С трезвоном и грохотом мчится трамвай, унося за собой клочки газет, афиш, сорванных мальчишками, засаленную пергаментную бумагу и столбы пыли…
И вот здесь, на Вэкэрешть угол Олтень, в глубине двора, известный приезжим провинциалам и налоговому инспектору, в двух с половиной комнатушках с прогнившими полами и позеленевшими от сырости стенами находится пансион мадам Филотти. Это не единственный пансион на Вэкэрешть, Дудешть, Олтень или Кантемир. Подобный же пансион, но более высокого разряда держала на улице Арменяска, 36 тетушка Ильи Томова. У нее столовались: убежденный холостяк, бухгалтер крупного зернового концерна «Бунги» и овдовевший адвокат, а сын какого-то провинциального не то банкира, не то помещика, «вечный студент», уже давно вышедший из этого возраста, снимал еще и комнату. Обо всем этом Илья знал из писем родственницы. Но зайти навестить тетушку он не спешил. Может быть, потому, что писал ей о своем намерении приехать в Бухарест и не получил ответа, может быть, и потому, что знал: в доме тетушки на него будут смотреть как на бедного родственника, будут подшучивать над его желанием стать летчиком. Илья представлял себе, как покровительственно будет с ним разговаривать Лиза, дочь тетушки… С тех пор, как она побывала в Италии и слушала в опере Беньямино Джильи и Яна Кипуру, она считала себя самой умной. Оттого Илья и предпочел остановиться у чужих.
И действительно, прожив несколько дней в Бухаресте, Илья понял, что в пансионе мадам Филотти совсем неплохо. Нужно только быть аккуратным и платить вовремя за койку и чай или цикорий.
За табльдотом мадам Филотти собирались все квартиранты; это были люди разных профессий и, конечно, одинокие. Мадам Филотти часто повторяла: «Не люблю держать женатых». Снимали у нее койки пожилой служащий трамвайного общества СТБ — Войнягу, продавщица из универсального магазина «Галери Лафайет» — мадемуазель Вики, инспектор бюро путешествий «Вагон Ли Кук э компани», бывший сублокотенент[16] румынской армии Лулу Митреску, шофер — племянник мадам Филотти — Аурел Морару, шумный коммивояжер, приезжавший раза три в месяц в Бухарест, давний знакомый дома Филотти, слесарь-механик, ныне художник-оформитель — Евгений Табакарев и Илья Томов.
Сейчас в пансионе на редкость тихо.

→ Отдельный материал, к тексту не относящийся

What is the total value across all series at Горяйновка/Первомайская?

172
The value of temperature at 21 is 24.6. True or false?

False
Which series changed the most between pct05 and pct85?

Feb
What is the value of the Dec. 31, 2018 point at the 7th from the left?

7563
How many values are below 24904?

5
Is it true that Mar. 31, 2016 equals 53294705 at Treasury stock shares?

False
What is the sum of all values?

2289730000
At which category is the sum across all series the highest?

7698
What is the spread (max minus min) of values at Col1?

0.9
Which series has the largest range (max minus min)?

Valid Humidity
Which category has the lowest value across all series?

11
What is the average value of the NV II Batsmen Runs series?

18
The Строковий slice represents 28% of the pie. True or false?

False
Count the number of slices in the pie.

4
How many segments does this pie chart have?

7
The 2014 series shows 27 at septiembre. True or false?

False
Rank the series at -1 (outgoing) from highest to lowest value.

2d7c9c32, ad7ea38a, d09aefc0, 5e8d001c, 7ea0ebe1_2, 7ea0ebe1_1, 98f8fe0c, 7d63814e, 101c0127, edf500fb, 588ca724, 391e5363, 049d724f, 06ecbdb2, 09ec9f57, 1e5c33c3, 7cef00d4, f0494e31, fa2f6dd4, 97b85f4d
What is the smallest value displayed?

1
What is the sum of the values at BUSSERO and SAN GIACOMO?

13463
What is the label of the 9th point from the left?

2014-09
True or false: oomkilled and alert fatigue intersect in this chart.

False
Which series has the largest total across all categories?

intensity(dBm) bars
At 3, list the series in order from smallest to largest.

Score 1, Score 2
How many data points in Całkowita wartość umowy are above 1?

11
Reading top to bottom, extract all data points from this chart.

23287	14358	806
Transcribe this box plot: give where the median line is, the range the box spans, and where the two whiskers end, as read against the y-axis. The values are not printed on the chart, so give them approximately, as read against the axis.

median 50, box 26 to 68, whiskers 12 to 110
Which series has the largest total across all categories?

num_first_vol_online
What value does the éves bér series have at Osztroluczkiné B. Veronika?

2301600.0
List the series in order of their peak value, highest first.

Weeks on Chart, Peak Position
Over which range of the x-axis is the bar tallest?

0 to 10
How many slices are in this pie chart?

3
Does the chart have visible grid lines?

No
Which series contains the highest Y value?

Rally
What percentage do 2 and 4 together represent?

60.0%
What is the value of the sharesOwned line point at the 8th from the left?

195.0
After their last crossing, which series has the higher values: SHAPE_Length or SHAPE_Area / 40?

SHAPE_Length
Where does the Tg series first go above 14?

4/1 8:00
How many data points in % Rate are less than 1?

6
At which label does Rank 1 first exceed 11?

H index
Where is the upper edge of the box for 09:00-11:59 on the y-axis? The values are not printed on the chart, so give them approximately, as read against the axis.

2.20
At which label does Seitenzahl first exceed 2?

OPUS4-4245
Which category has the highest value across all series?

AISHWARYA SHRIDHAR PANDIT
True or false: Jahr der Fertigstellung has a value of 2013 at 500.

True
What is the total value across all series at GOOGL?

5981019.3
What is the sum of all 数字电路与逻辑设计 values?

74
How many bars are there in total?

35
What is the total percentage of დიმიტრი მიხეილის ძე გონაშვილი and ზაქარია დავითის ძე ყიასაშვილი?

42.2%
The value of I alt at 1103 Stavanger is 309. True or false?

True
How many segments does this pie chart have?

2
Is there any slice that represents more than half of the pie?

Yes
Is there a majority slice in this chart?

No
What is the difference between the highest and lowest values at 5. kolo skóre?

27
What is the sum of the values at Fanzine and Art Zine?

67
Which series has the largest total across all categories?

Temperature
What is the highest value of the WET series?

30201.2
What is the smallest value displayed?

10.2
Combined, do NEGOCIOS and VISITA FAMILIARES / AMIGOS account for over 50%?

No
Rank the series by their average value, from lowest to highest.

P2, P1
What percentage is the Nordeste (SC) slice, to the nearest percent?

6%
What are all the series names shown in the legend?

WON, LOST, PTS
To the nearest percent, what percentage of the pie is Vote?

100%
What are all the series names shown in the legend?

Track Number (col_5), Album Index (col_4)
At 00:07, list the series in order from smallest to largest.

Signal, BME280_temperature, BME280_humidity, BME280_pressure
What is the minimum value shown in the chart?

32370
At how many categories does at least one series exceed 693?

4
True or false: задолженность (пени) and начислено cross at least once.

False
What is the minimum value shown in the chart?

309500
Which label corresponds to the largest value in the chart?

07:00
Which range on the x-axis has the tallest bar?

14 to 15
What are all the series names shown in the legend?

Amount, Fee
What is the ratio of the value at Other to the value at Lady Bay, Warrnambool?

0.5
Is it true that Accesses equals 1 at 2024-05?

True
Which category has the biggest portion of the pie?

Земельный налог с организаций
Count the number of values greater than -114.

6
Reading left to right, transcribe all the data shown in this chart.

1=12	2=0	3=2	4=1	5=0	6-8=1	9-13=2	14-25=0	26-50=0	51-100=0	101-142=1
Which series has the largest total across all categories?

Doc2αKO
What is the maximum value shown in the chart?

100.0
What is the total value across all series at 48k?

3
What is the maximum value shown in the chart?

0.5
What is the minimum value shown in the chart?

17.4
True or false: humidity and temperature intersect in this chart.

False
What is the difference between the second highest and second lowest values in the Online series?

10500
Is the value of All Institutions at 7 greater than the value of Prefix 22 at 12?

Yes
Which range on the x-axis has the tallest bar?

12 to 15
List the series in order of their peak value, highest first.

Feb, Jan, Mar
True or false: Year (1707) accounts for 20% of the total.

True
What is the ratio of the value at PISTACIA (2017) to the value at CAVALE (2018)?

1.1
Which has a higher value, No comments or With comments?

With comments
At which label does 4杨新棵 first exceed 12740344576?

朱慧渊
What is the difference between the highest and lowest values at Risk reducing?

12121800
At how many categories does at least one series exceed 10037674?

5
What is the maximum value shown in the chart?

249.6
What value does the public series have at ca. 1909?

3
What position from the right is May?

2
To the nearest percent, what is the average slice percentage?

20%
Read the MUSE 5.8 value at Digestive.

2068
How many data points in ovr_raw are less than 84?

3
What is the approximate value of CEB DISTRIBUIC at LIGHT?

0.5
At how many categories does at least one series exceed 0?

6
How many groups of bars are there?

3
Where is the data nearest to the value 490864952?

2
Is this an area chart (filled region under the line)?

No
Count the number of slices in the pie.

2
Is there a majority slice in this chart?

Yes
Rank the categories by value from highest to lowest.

Дома лишь муж мадам Филотти, ня[17] Георгицэ. Старик в прошлом был обер-кельнером большого ресторана при известном аристократическом клубе Пинкуса.
Сидя за столом в узком коридорчике, служившем столовой, ня Георгицэ читал вечернюю «Ултима Ора» и поглаживал кончиками пальцев стоявший перед ним стакан с горячим очень крепким чаем.
Увидев вошедших Женю и Илью, старик обрадовался и, пригласив выпить с ним чаю, пошел к завешанным марлей полочкам, чтобы достать стаканы.
— Ну как, гость? — улыбаясь, спросил он Илью. — Привыкаете к столичной жизни? Сегодня уезжает вояжер и станет свободнее. Видите, у нас совсем тихо. Мадам Филотти тоже нет. Она поехала к своей сестре на Каля Кэлэрашилор. Там поминки по отцу справляют. Мадемуазель Вики, кажется, в кино ушла. Аурикэ в отъезде. Такая уж у него собачья работа — шофер… А хозяин у него знаменитый человек — профессор Букур! Величина! Ну, а тот наш хлюст вот уже сколько… — ня Георгицэ помолчал, подсчитывая что-то в уме.